Question

In a children’s park there is a slide, which has a total length of 10m and a height of 8m. A vertical ladder is attached to the top of the slide. A child of mass 20kg slides down to the ground. The average friction offered by the slide is three-tenth of his weight. The work done by the slide on the boy as he comes down is:

A). 0 J
B). +600 J
C). -600 J
D). +1600 J

Answer 1

Hint: Note that the only influencing force on the boy contributed by the slide is the frictional force between the boy and the surface of the slide. This force is usually proportional to the normal reaction force acting on the boy, but since we are given that the value of this force is three-tenths of the gravitational force acting on the boy we assume the same and calculate the frictional force that impedes the motion of the boy down the slide. Therefore, the work done by the slide on the boy is this frictional force acting along the length of the slide.
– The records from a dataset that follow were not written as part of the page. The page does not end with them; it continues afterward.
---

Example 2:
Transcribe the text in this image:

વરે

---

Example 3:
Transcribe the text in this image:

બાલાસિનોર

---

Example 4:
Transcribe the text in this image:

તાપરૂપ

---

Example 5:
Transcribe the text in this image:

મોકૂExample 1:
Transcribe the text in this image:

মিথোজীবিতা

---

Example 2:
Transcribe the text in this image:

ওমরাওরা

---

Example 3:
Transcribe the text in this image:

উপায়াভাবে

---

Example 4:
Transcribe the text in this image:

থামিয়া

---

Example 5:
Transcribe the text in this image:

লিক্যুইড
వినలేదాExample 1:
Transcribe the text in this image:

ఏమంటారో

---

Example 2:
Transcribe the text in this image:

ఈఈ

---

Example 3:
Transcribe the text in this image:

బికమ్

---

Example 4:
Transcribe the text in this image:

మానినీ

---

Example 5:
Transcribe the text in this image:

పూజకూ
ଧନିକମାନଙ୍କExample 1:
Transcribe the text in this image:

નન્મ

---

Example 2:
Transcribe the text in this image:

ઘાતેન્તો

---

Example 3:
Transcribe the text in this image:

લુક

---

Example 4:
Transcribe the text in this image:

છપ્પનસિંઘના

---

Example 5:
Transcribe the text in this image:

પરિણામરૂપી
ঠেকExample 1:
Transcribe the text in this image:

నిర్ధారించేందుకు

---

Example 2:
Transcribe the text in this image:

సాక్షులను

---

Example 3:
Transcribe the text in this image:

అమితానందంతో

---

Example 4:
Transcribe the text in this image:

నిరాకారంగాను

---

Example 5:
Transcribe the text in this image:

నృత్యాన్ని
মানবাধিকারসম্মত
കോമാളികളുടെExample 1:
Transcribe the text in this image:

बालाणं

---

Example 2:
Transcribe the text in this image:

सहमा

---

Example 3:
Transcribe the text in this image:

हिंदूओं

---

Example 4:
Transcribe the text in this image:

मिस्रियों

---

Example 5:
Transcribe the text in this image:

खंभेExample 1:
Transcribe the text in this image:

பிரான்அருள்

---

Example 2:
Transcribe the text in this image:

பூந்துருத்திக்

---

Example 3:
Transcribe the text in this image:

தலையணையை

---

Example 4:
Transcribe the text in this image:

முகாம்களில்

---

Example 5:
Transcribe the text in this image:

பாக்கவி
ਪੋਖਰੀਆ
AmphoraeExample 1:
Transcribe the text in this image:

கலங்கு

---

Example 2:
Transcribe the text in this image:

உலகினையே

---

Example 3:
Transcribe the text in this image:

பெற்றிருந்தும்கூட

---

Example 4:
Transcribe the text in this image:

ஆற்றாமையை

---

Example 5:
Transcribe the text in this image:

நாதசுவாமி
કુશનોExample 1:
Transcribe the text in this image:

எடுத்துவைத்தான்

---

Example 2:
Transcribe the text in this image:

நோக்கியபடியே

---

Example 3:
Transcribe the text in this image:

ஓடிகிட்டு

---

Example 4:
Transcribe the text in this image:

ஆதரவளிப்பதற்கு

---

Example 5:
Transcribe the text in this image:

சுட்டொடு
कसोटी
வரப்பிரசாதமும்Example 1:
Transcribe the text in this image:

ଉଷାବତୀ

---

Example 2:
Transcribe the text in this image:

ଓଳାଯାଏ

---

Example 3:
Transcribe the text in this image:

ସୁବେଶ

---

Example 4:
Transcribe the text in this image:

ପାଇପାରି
Use this to quantitatively determine the work done.
Formula Used: Frictional force: $F_r = \mu N$
Work done: $W = \vec{F}.\vec{s}$

Complete step-by-step solution:
Let us begin by drawing a diagram that represents the influencing forces resolved into their directional components.
We are given that the mass of the child is $m=20\;kg$. This means that the gravitational force acting on the child is $F_{g} = mg = 20 \times 10 = 200\;N$, assuming the acceleration due to gravity $g \approx 10\;ms^{-2}$.
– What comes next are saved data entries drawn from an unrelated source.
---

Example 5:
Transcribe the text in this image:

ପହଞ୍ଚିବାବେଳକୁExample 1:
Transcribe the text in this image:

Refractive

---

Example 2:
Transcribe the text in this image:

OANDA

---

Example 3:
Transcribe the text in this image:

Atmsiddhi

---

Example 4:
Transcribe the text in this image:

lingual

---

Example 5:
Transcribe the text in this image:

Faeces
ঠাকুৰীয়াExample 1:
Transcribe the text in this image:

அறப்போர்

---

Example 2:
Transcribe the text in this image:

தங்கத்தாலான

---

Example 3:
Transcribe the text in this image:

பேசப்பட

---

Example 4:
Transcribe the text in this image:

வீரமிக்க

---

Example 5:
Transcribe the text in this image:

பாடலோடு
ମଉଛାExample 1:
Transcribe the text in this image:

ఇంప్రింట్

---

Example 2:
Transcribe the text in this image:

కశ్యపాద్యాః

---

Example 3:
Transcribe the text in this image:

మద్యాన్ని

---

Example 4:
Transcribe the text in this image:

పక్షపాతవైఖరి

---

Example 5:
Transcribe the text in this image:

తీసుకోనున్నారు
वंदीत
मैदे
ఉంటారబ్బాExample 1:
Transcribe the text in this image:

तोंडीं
Now, the force offered by the slide is only the frictional force that impedes the motion of the boy as he slides down the incline. Therefore, the work done by the slide is in imparting friction to the motion of the boy.
$W = -F_{f}.s$, where s is the displacement of the boy over the slide which is nothing but the length of the slide $s = 10\;m$.
Now, we are given that the frictional force is three-tenths of his weight.
$\Rightarrow F_{f} = \dfrac{3}{10} \times F_{g} = \dfrac{3}{10} \times 200 = 60\;N$
In this case, the work done by the slide on the boy as he comes down is given as:
$W = -F_{f}.s = -60 \times 10 = -600\;J $
Therefore, the correct choice is C. -600 J

Note: It is very important to remember to separate the components of forces and choose the correctly contributing component for each direction. Also, do not forget to include the coefficient of friction while determining the frictional force in case it is explicitly mentioned. It is also crucial to remember the sign convention for work done. If any force retards the motion of a body, the work done by that force will be negative but if a force contributes to the motion of the body the work done by that force will be positive.